Your queries should use the FINAL directive to get results with duplicate and tombstone rows removed:
SELECT * FROM my_table FINAL;
Handling deletions
By default, the connector materializes deletions as soft deletes.
This can be explicitly set by setting the hardDelete endpoint configuration parameter to true or false.
In soft delete mode, source deletions are tracked in the
destination ClickHouse table via the _meta/op column, which indicates whether a row was created, updated, or deleted.
The row itself remains in the table.
In hard delete mode, the connector marks rows for deletion
by inserting a new row with the original primary key, plus _is_deleted = 1.

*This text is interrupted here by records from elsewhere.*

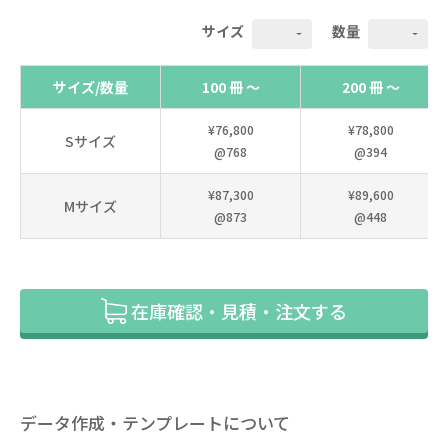
サイズ
数量
サイズ/数量
100 冊 ～
200 冊 ～
¥76,800
¥78,800
Sサイズ
@768
@394
¥87,300
¥89,600
Mサイズ
@873
@448
在庫確認・見積・注文する
データ作成・テンプレートについて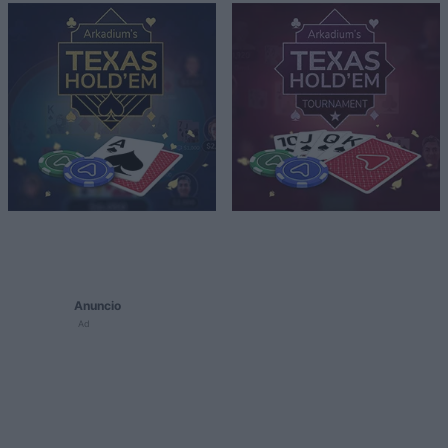
Anuncio
Ad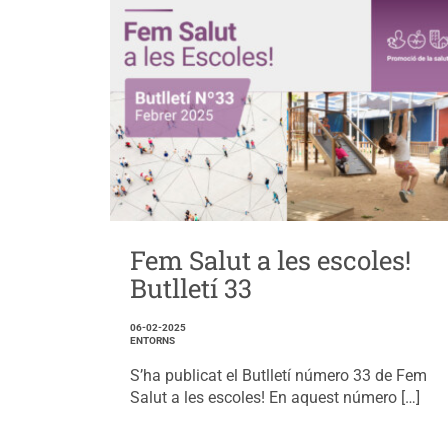
Fem Salut a les escoles!
Butlletí 33
06-02-2025
ENTORNS
S’ha publicat el Butlletí número 33 de Fem
Salut a les escoles! En aquest número […]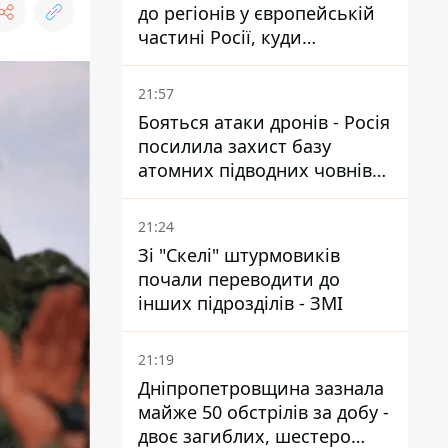
до регіонів у європейській
частині Росії, куди
регулярно долітають дрони
21:57
Бояться атаки дронів - Росія
посилила захист базу
атомних підводних човнів
за 7400 км від України
21:24
Зі "Скелі" штурмовиків
почали переводити до
інших підрозділів - ЗМІ
21:19
Дніпропетровщина зазнала
майже 50 обстрілів за добу -
двоє загиблих, шестеро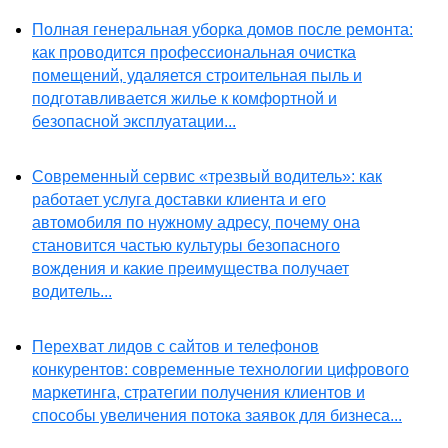
Полная генеральная уборка домов после ремонта:
как проводится профессиональная очистка
помещений, удаляется строительная пыль и
подготавливается жилье к комфортной и
безопасной эксплуатации...
Современный сервис «трезвый водитель»: как
работает услуга доставки клиента и его
автомобиля по нужному адресу, почему она
становится частью культуры безопасного
вождения и какие преимущества получает
водитель...
Перехват лидов с сайтов и телефонов
конкурентов: современные технологии цифрового
маркетинга, стратегии получения клиентов и
способы увеличения потока заявок для бизнеса...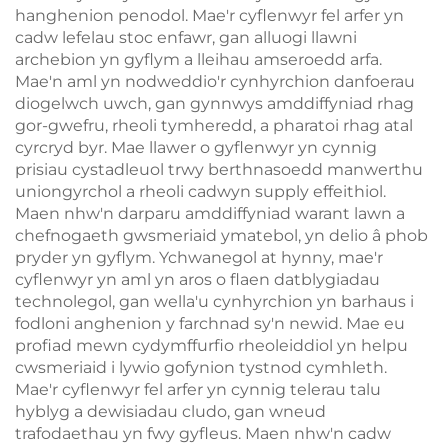
hanghenion penodol. Mae'r cyflenwyr fel arfer yn
cadw lefelau stoc enfawr, gan alluogi llawni
archebion yn gyflym a lleihau amseroedd arfa.
Mae'n aml yn nodweddio'r cynhyrchion danfoerau
diogelwch uwch, gan gynnwys amddiffyniad rhag
gor-gwefru, rheoli tymheredd, a pharatoi rhag atal
cyrcryd byr. Mae llawer o gyflenwyr yn cynnig
prisiau cystadleuol trwy berthnasoedd manwerthu
uniongyrchol a rheoli cadwyn supply effeithiol.
Maen nhw'n darparu amddiffyniad warant lawn a
chefnogaeth gwsmeriaid ymatebol, yn delio â phob
pryder yn gyflym. Ychwanegol at hynny, mae'r
cyflenwyr yn aml yn aros o flaen datblygiadau
technolegol, gan wella'u cynhyrchion yn barhaus i
fodloni anghenion y farchnad sy'n newid. Mae eu
profiad mewn cydymffurfio rheoleiddiol yn helpu
cwsmeriaid i lywio gofynion tystnod cymhleth.
Mae'r cyflenwyr fel arfer yn cynnig telerau talu
hyblyg a dewisiadau cludo, gan wneud
trafodaethau yn fwy gyfleus. Maen nhw'n cadw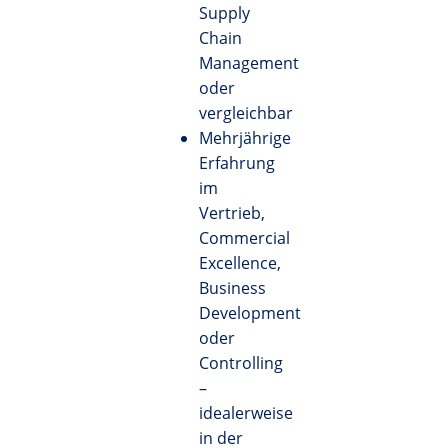
Supply
Chain
Management
oder
vergleichbar
Mehrjährige
Erfahrung
im
Vertrieb,
Commercial
Excellence,
Business
Development
oder
Controlling
–
idealerweise
in der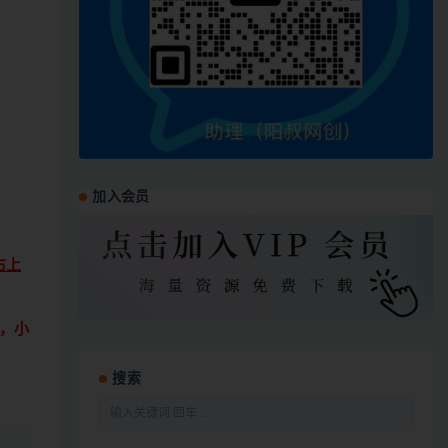
加入会员
右上
，小
搜索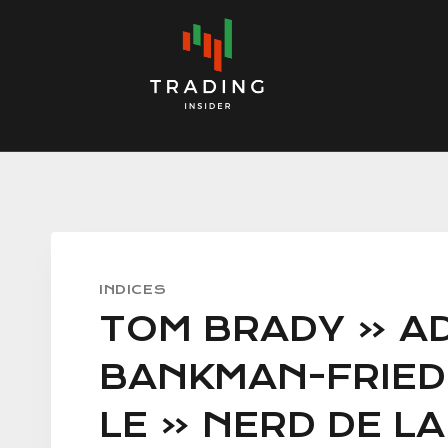
Skip
to
content
INDICES
TOM BRADY « A
BANKMAN-FRIED 
LE « NERD DE L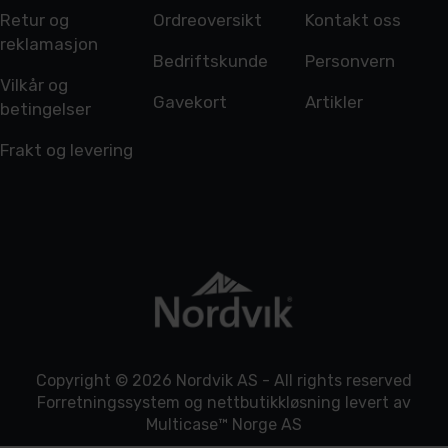
Retur og
Ordreoversikt
Kontakt oss
reklamasjon
Bedriftskunde
Personvern
Vilkår og
Gavekort
Artikler
betingelser
Frakt og levering
Copyright © 2026 Nordvik AS - All rights reserved
Forretningssystem
og
nettbutikkløsning
levert av
Multicase™ Norge AS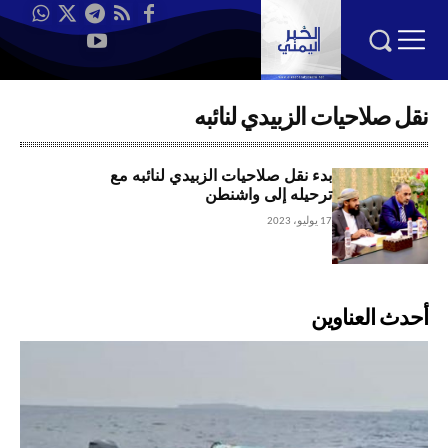
نقل صلاحيات الزبيدي لنائبه
بدء نقل صلاحيات الزبيدي لنائبه مع
ترحيله إلى واشنطن
17 يوليو، 2023
أحدث العناوين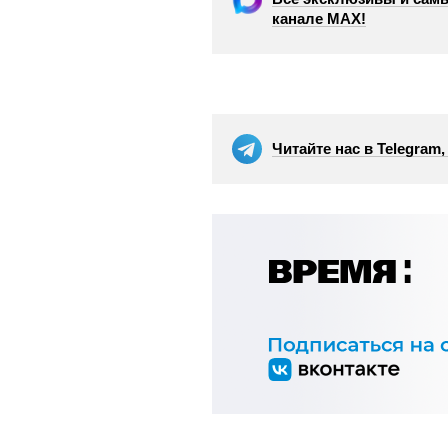
канале МАХ!
Читайте нас в Telegram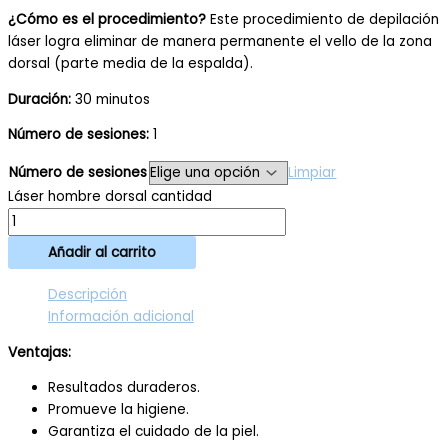
¿Cómo es el procedimiento?
Este procedimiento de depilación
láser logra eliminar de manera permanente el vello de la zona
dorsal (parte media de la espalda).
Duración:
30 minutos
Número de sesiones:
1
Número de sesiones
Limpiar
Láser hombre dorsal cantidad
Añadir al carrito
Descripción
Información adicional
Ventajas:
Resultados duraderos.
Promueve la higiene.
Garantiza el cuidado de la piel.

This is often called a "tombstone".
The ReplacingMergeTree ClickHouse engine uses _is_deleted to exclude these rows from FINAL queries, and to
automatically remove the tombstoned rows from persistent storage.
Removing tombstoned rows is a background task in the ClickHouse server, configured by this connector.
Delta updates
This connector supports delta updates on a per-binding basis. When delta_updates is enabled for a binding, the table uses the MergeTree engine instead of ReplacingMergeTree. Every store operation is appended as-is with no deduplication — rows accumulate and are never removed.